Aishwar died when he along with his three associates carried out an attack on the policemen regulating traffic after a road accident. The militants had allegedly tried to snatch away the guns from the policemen. Mahmood, who had caught hold of one of the militants, died when other militants fired at him. In the nineties too, the police men and the alleged informers killed by the militants went largely unmourned.

So, is it back to square one in Kashmir? It is, albeit there is a qualitative dissimilarity. One difference is the disproportionate disparity in the number of the militants operating in the state in the nineties and now. And second is that the movement now is concentrated in rural Kashmir.

However, what should deeply worry New Delhi is what the current grim state of affairs could metamorphose into. The overwhelming mass support for the gun in early nineties had led to hordes of youth joining the militant ranks. Soon the entire Kashmir Valley was crawling with militants and awash in weapons. Thousands died in the violence in subsequent years. It was only after 9/11 that there was a progressive decline in the militancy, a turn of events which was largely the outcome of Pakistan’s rethink of the support to militants under pressure from the US. As a result, until by a few years ago, the militancy in Valley had reduced to a trickle.

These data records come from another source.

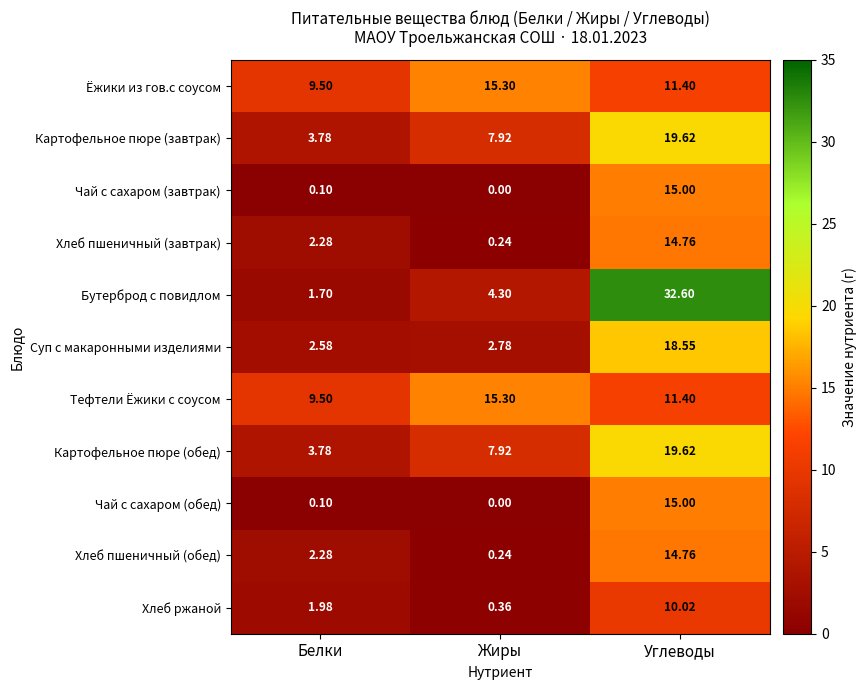

Between Белки and Углеводы, which series saw the biggest shift?

Бутерброд с повидлом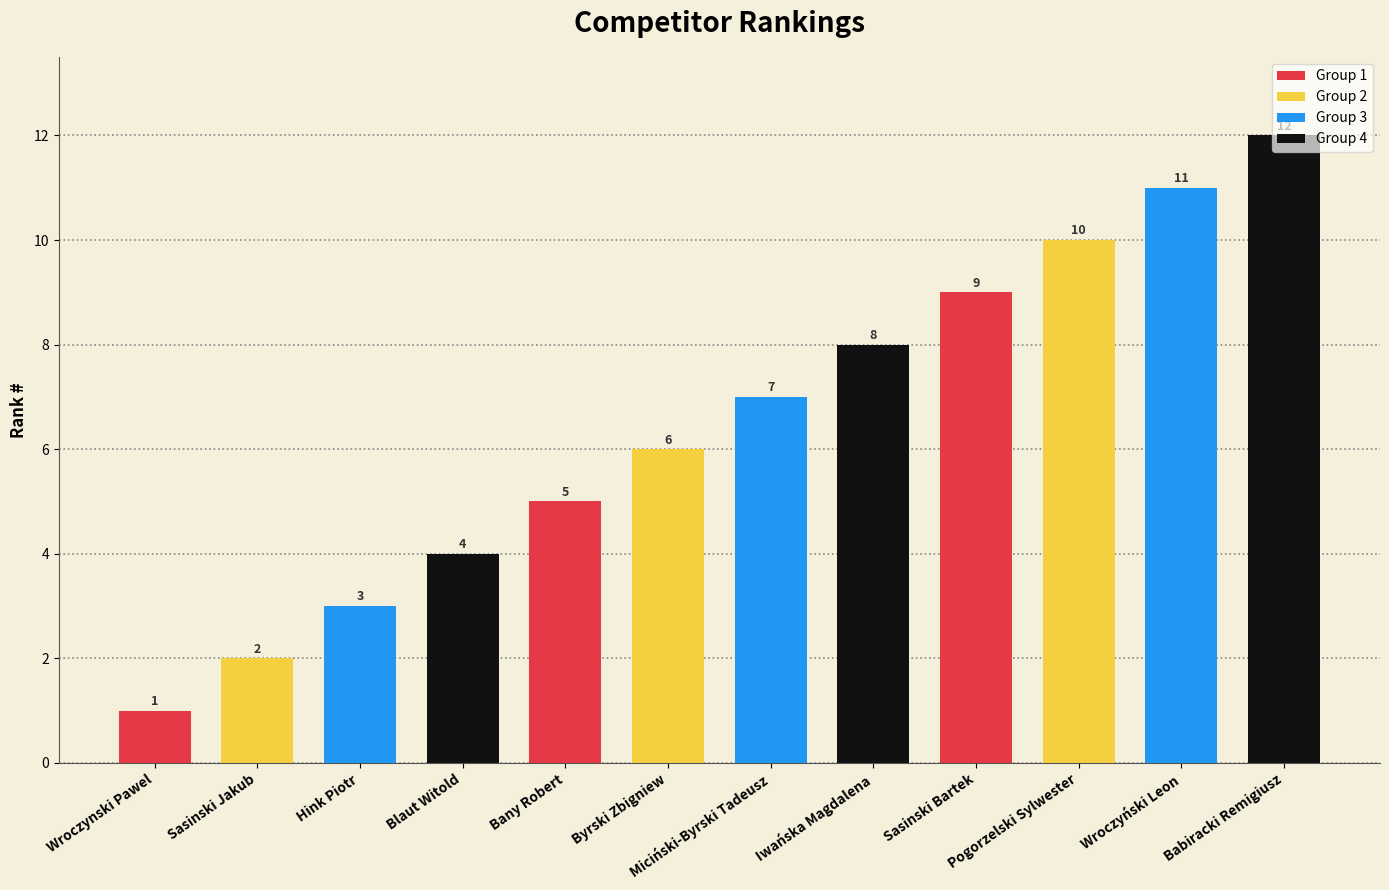

What is the difference between the maximum and minimum values?

11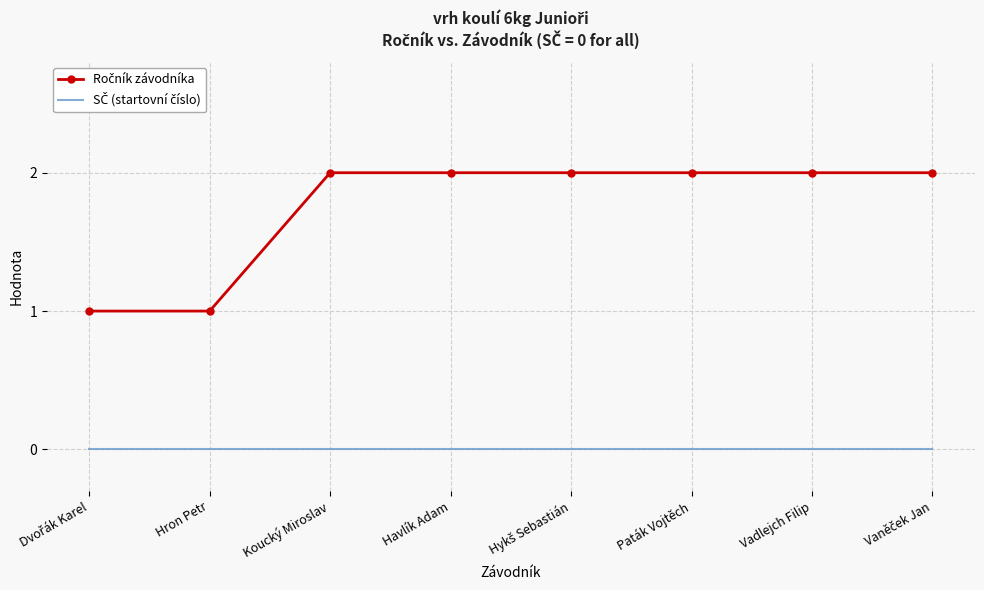

Where is Ročník závodníka nearest to the value 1?

Dvořák Karel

That is, until Burhan Wani led social media campaign invested the militancy with a fresh moral glamour and drew local youth again to militant ranks. South Kashmir which had just 15 militants left by 2014 has now 104 militants. And if Aishwar’s funeral at Qaimoh is anything to go, there is every chance of a new phase of a full scale militancy in the state. That is unless New Delhi doesn’t wake up to the gravity of the situation. One can only hope, it doesn’t go down the familiar route of using disproportionate force to put the current revolt down. As the past thirty years have proved, it might help in the ad hoc management of the situation, it will resolve nothing.